今回インタヴューに答えてくれた中川さんからメッセージ映像が届きました!

画像をクリック!

──『ロロサエ・モナムール』の最初と最後には、子供の声が入ってるね。

中川敬(以下、中川):あれは東チモールの子供達の声。

──最後の「星降る島~オーマルシーラ・オーウルシーラ」は、その東チモールの人 が書いた曲のカヴァーということだけど。

中川:うん。俺達はアレックスって呼んでるけど、元山岳ゲリラで武器を持っていたやつで……でもまだ20代後半ぐらい。

──今は何をやってる人?

中川:元々ギターが好きで。アコースティック・ギター。で、東チモールという国には、日本でいうシンガー・ソングライターとか、ライヴハウスとか、CD作ってお金を取るとか、そういう文化が無いから、自分でガンガン曲を作って、村の子供達といっしょに音楽で遊んだり、楽器を教えたりしてる。

──そのアレックス達の声は、どうやって入れたの?

中川:映像から抜き出した。俺らを東チモールに連れていった環音(わおん /http://www.pc-lifeboat.com/waon/)っていうNGOをやっている広田(奈津子)さんは、映画を作るために東チモールにしょっちゅう行っている。 それでおさえてきた膨大な量の映像があってね。一応東チモールの、その村の人たちに、使っていいかどうか確認だけはしてもらった。なんか文化人類学者が、フィールドワークで搾取するみたいなのはイヤやから(笑)。すごく喜んでくれてるらしいけど。

──アレンジのせいもあるかも知れないけど、カヴァーというより完全にユニオンの曲になってるなと思った。

中川:初めに聞かせてもらった時に「これはやらなあかんな」と思ったよ。アレンジもすぐに“見えた”しね。

──実はジゲン、コーキのリズム隊になってから、スタジオ・レコーディングのフル・アルバムとしては、これが初めてだよね。つまり現体制のソウル・フラワーとしては、 初めてのフル・アルバム。

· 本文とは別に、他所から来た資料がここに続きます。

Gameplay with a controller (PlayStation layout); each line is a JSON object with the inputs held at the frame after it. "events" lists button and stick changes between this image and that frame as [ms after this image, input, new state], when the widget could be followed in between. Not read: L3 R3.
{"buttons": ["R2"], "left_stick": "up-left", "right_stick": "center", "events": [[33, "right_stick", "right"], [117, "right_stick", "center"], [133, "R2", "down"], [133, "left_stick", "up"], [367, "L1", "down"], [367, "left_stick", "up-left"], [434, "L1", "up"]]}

中川:ライヴをやってるメンバーで丸々フル・アルバムを録ったっていうのは、実は『エレクトロ・アジール・バップ』以来。……そうやって考えたら9年ぶりやね。今気付いた!  とにかく今回は2枚組になってもいいっていうくらいのノリやった。バンドの状態 がすごく良いし、録れる限り録りたいなと思った。

──今のバンドの演奏をたっぷり聴かせたいって感じ?

中川:それもあったし、気分やけど、ミニ・アルバム的なもんが続いてたやん? だから過剰なもん出したいなっていうのがあった。うちのアルバムって今までは長くても55分くらいやから、今回は一番長いよ。70分弱ある。『メイン・ストリートのなら ず者』(ローリング・ストーンズ)とか『ホワイト・アルバム』(ビートルズ)とか、 『ブロンド・オン・ブロンド』(ボブ・ディラン)みたいに、真剣に聞くと言うよりは、だら~っと聞ける、長篇の名作アルバムが好きでね。

──曲調はいろいろあるよね。

中川
:結果的にこうなったよね。でも、今回はだいぶ統一感があると思うよ。昔から、いろいろな曲調があっても統一感のあるものを作りたいと思ってて。でも、どうしても一曲一曲が単独、というかシングル寄せ集め風になっちゃうような傾向があった。必死で作りましたって感じのね(笑)。そういう意味では、より野望に近づいてきている(笑)。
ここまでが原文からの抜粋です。